Cost-effective boiler replacement is widely considered an energy saving quick win. So why do some replacement boilers fail to deliver? Chris Meir, Sales Director at Remeha, looks at how to maximise the performance of condensing boilers.
The spotlight is firmly on heating following the Government’s publication of its Clean Growth Strategy. Reducing energy waste from heating is key to achieving more energy-efficient buildings and meeting the nation’s 80% emissions reduction target by 2050. More reliable, effective heating will improve comfort levels in our schools and workplaces, increasing the wellbeing — and ultimately the productivity — of its occupants.
Ensuring that a heating system operates efficiently and effectively makes financial and environmental sense. With many UK public buildings still relying on dated, inefficient non-condensing commercial boilers for their heating, there is huge scope for energy and emissions savings. Cost-effective plant replacement is widely considered as the low-hanging fruit of energy efficiency measures.
Condensing boilers offer the highest efficiencies of all boiler types. Their ability to recover both the sensible and latent heat in flue gases — which is otherwise lost in non-condensing boilers — makes them up to 11% more efficient. The Carbon Trust puts the potential savings from an upgrade to this affordable boiler technology at around 20% with rapid payback.
But achievable efficiency is one thing — the actual performance comes down to how the equipment is applied. To maximise efficiencies and savings, condensing boilers must be installed in such a way that they can fully condense. Legislation like the European Union’s Energy-related Product Directive (ErP) is effectively driving a move away from non-condensing boilers to condensing boilers on small- to medium-sized projects up to 400kW.
The first consideration on older systems is the flow and return temperatures. For condensing boilers to achieve their maximum combustion efficiency, the return temperature needs to be below dew point, which is normally 54°C. In existing buildings where radiator circuits are typically sized on 82°C flow and 71°C return temperatures, lowering the temperatures to 80°C/ 60°C will help the boilers to achieve their higher efficiencies.

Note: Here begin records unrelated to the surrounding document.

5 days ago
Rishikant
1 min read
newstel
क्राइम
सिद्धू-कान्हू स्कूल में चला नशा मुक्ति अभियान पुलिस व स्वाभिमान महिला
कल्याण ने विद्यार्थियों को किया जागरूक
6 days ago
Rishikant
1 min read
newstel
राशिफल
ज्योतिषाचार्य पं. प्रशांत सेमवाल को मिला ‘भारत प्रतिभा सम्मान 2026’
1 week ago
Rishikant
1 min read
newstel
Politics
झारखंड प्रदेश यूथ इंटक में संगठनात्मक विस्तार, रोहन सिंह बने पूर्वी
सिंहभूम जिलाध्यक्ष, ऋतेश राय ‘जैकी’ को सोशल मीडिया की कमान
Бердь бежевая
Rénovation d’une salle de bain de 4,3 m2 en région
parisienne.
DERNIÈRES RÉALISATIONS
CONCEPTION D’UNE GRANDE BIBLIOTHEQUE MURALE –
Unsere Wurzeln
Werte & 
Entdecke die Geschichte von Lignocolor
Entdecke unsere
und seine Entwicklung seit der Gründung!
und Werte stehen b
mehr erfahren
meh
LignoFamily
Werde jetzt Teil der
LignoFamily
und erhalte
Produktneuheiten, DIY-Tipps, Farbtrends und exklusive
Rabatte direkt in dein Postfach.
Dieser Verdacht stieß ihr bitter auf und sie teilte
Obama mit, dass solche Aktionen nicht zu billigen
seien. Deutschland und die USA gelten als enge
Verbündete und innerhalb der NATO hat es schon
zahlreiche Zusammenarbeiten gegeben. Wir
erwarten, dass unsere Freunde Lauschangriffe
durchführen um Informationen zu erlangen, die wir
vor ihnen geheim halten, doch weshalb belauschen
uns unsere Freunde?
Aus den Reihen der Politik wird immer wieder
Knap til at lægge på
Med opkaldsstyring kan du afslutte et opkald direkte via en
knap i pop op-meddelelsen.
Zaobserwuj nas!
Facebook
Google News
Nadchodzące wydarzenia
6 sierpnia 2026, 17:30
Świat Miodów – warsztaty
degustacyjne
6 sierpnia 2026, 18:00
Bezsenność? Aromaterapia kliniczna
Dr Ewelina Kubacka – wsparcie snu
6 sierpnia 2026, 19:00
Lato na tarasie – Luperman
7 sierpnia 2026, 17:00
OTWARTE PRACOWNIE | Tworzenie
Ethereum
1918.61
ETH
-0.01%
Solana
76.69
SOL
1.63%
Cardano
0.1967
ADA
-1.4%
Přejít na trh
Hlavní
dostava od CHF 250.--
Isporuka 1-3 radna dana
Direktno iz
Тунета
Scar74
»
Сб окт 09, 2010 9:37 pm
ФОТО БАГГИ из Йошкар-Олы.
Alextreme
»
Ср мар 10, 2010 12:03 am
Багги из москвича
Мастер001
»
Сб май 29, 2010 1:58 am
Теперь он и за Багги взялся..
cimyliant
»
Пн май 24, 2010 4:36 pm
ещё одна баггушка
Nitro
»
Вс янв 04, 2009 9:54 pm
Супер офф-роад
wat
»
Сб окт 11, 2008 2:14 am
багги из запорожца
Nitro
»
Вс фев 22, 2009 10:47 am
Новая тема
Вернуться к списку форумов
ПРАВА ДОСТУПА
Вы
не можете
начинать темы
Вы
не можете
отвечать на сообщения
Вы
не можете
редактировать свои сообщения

Good controls are essential and should be addressed at the outset. Weather compensation, for example, is key to maximising boiler efficiency. An exterior sensor measures the outside temperature, and then adapts the flow and return temperatures of the boilers to match the heating demand of the building. In this way, it ensures that the boilers operate in condensing mode for more of the year to reduce energy consumption and costs.
Applying the appropriate controls not only helps boilers to achieve higher efficiencies but also enables optimum boiler performance to be maintained. We recommend including time, optimisation and full temperature controls (as well as sequencing controls for multiple-boiler systems), all of which must be fully integrated into the Building Management System.
Sharing the load across multiple boilers is increasingly popular as this configuration allows the condensing boilers to operate at part load where they perform more efficiently. An added advantage of this arrangement is that it increases the turndown ratio which helps the modulating boilers match the fluctuating load requirements more closely.
As with all boiler types, implementing a proactive maintenance and servicing programme will maintain optimum operation and, by flagging any potential issues early on, reduce the possibility of plant failure. When it comes to controls, manufacturers like Remeha are innovating to make them more intuitive to use. Control settings should also be checked routinely to ensure optimum building performance.
Long-term energy savings
With some condensing boilers now in their fourth or even fifth generation, they offer a tried-and-tested solution to reliable, cleaner heating. Capable of achieving near maximum efficiencies with ultra-low NOx emissions, the latest advanced models are future-proofed to all legislative requirements. Aside from immediate energy savings and reduced greenhouse gas emissions, benefits include improved maintenance and the positive impact on occupant wellbeing. Designed for easier installation, these boilers are increasingly compact and lightweight with flexible design options that help overcome space challenges and access restrictions.
Installing multiple condensing boilers provides inherent versatility to increase or decrease output should the building’s use change. There is the added option to operate condensing boilers in conjunction with technologies like Combined Heat and Power units or gas absorption heat pumps to create a low carbon building.
For many buildings, efficiency starts with the boilers. Condensing boilers have the potential to transform the energy performance of a building, but good system design is central to achieving the maximum benefits. We at Remeha look forward to supporting Estates Managers, M&E engineers and contractors with our knowledge of this advanced technology to gain the maximum benefits and avoid the dreaded performance gap.